Ancient Light

John Banville

 Published by Viking Penguin 5 July 2012

 256 pp, hardback, £16.99

Reviewed by Charlotte Moore

 

John Banville’s latest novel opens rather like Lolita in reverse.  Alexander Cleave, a verbose, ruminative actor in his sixties, shuts himself in his attic den and writes a confessional account of his sexual initiation at the hands of Mrs Gray, his best friend’s mother, half a century ago.  Like Humbert Humbert recalling his pre-Lolita encounter with a girl-child in ‘a kingdom by the sea’, Cleave recognizes that his erotic path was set in childhood when, just outside a Catholic church in a small town in Ireland, he saw a woman on a bicycle, her skirt blown up above her waist by a gust of April wind.  ‘My Lady of the Bicycle … with her taut suspenders and pearly-white satin knickers, had all the dash and grace of a trim schooner plying fearlessly into a stiff nor’wester.’

Banville is good at this sort of thing.  Church, bicycle, pearly knickers – he makes us feel, forcibly, how a boy’s life can be shaped by the fortuitous convergence of these disparate things.  Was this vision of loveliness Mrs Gray herself, wonders the ageing Cleave, or only ‘an annunciation of her’?  Cleave is trying to make sense of his memories because he has yet to make sense of his life.  His only child, Cass, has killed herself.  His wife suffers ‘nocturnal bouts of mania,’’dashing in the dark through all the rooms … calling out our daughter’s name.’  Cleave’s stage career has left him bewildered; has he ever been more than a prop, manipulated to suit his director’s needs?  Was this pattern set when, aged fifteen, he found himself the object of Mrs Gray’s designs and desires?
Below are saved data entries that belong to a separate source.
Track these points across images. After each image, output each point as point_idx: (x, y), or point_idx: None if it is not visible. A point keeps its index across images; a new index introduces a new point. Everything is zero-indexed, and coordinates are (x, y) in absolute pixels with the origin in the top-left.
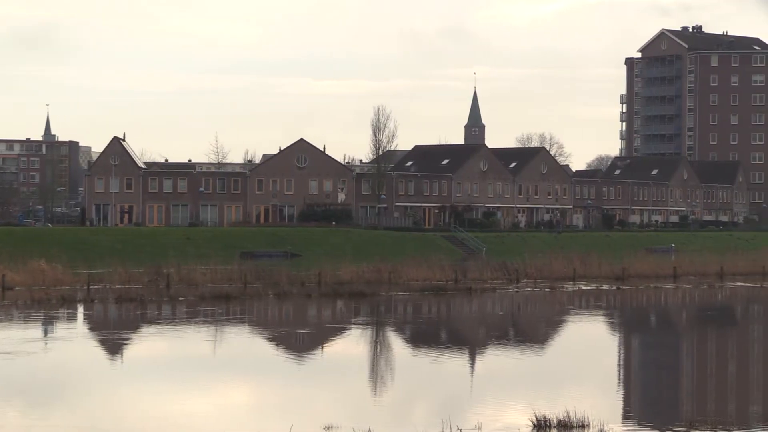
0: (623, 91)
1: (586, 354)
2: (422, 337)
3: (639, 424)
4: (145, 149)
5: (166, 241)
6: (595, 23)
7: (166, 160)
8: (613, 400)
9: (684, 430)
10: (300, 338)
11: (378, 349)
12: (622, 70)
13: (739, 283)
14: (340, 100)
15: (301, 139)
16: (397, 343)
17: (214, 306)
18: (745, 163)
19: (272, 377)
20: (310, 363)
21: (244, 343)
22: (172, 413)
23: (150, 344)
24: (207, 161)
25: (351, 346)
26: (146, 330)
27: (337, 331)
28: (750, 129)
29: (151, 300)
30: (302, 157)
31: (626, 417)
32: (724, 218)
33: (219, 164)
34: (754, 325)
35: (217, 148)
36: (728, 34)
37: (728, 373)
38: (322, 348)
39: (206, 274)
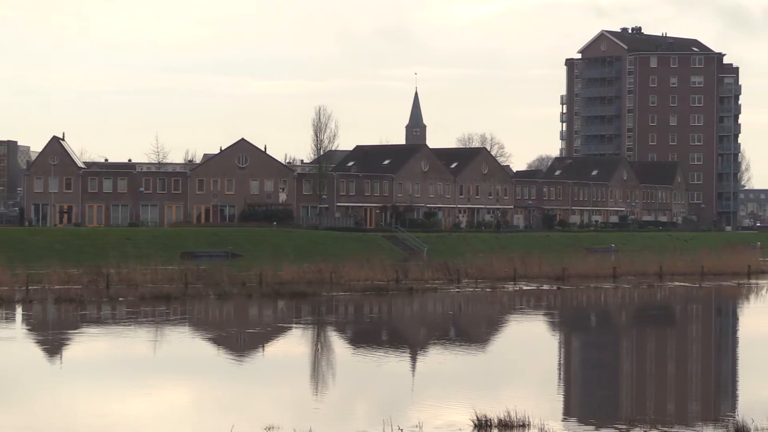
0: (563, 91)
1: (527, 353)
2: (364, 337)
3: (579, 423)
4: (85, 149)
5: (105, 241)
6: (535, 24)
7: (106, 160)
8: (554, 399)
9: (624, 428)
10: (241, 338)
11: (319, 350)
12: (562, 71)
13: (677, 283)
14: (280, 100)
15: (242, 139)
16: (338, 343)
17: (155, 306)
18: (684, 164)
19: (213, 377)
20: (251, 363)
21: (185, 343)
22: (112, 413)
23: (90, 345)
24: (147, 161)
25: (292, 346)
26: (86, 330)
27: (279, 331)
28: (689, 130)
29: (91, 300)
30: (243, 157)
31: (566, 416)
32: (663, 218)
33: (159, 164)
34: (692, 324)
35: (157, 147)
36: (667, 35)
37: (667, 371)
38: (264, 348)
39: (147, 275)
Now – improbably, it must be said – Hollywood has come knocking for the first time.  Cleave is to play the part of Axel Vander (an approximate anagram of Alexander Cleave), a deconstructionist literary critic.  Why anyone would agree to fund a motion picture about one of those is a question not adequately addressed.  The film is to be called The Invention of the Past, a none-too-subtle clue as to the nature of Cleave’s attic scribblings, with a knowing wink at Banville’s own role as novelist – the inventor of the invention of … and so on.

This part of the book is tedious.  There’s a silent, sphynx-like figure called Billie who extracts people’s secrets, a beautiful damaged co-star, Dawn Devonport, who is more or less abducted by Cleave, and a mysterious Argentinian who reveals the meaning of the universe to Cleave in a hotel bar.  ‘The gods watch over us, and are jealous,’ he intones, as if he’s strayed out of something by Carlos Castaneda.

None of these characters feel at all real.  I suspect that may be the point.  Long- ago Mrs Gray on the stained and lumpy mattress in the derelict cottage the unlikely lovers use as a rendezvous, ‘her breasts in their white halter huddling fatly against each other’ – the young Alex Cleave’s passion for her feels achingly real.  The world of memory, where everything is pregnant with meaning, wins hands down over the stilted, schematic present.  But where does the truth lie?

Cleave and his dead daughter have appeared in other novels by Banville, but reading Ancient Light left me too enervated to seek them out.  Half of this book pulls you right in, the other half throws you out.  Banville’s turns of phrase can be dazzling, but his mind games leave me cold.

One comment on “Ancient Light by John Banville

  1. David James on said:

    Is the seductive Banville becoming too clever and seduced by his own charm?